Communication demands are usually the leading factor that defines the efficiency of operations on a read/write shared memory emulation in the message-passing environment. In the quest for minimizing the communication demands, the algorithms proposed either require restrictions in the system or incur high computation demands. As a result, such solutions may be not suitable to be used in practice.

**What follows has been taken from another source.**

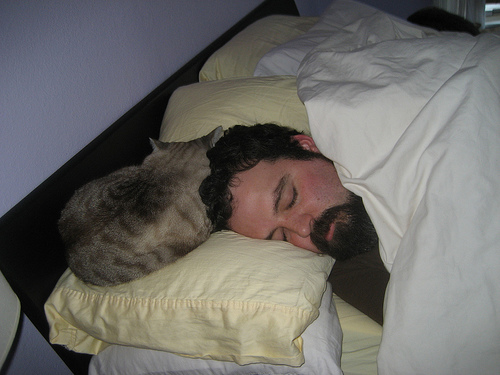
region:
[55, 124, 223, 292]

In this paper we focus on the practicality of implementations of atomic read/write shared memory emulation in the message-passing environment. In particular we investigate implementations that reduce both communication and computation demands. We first examine the shortcomings of the best two (in terms of communication demands) known algorithms that implement atomic single-writer multiple-reader (SWMR) atomic memory. The algorithm ccFast proposed by A. Fernández et al., achieves optimal communication by allowing each operation to complete in one round trip, with light computation requirements. Unfortunately, it relies on strict limitations on the number of readers. On the other hand, algorithm OhSam, imposes no restrictions on the system, but provides operations that require one and a half communication rounds. In the light of these shortcomings, we present two algorithms that implement multi-speed operations with light computation, and without imposing any restriction on the system. In particular, algorithm ccHybrid adopts the fast (one-round) writes and makes clients to switch to a slow (two-round) mode whenever the system is congested. On the other hand, algorithm OhFast, pushes the responsibility of deciding for the speed switch to the servers. This allows the algorithm to utilize the fast operations, and the slow one-and-a-half-rounds operations of the algorithm presented by T. Hadjistasi et al., whenever is necessary. We prove that both new algorithms preserve atomicity. To evaluate the new algorithms we implement five different atomic memory algorithms in the NS3 simulator, and we compare their performance in terms of operation latency, and ratio of slow over fast operations performed. We test the algorithms over different: (i) topologies, and (ii) operation loads. Our results support that the newly presented algorithms increase the practicality of atomic read/write atomic shared memory implementations in the message-passing, asynchronous environment.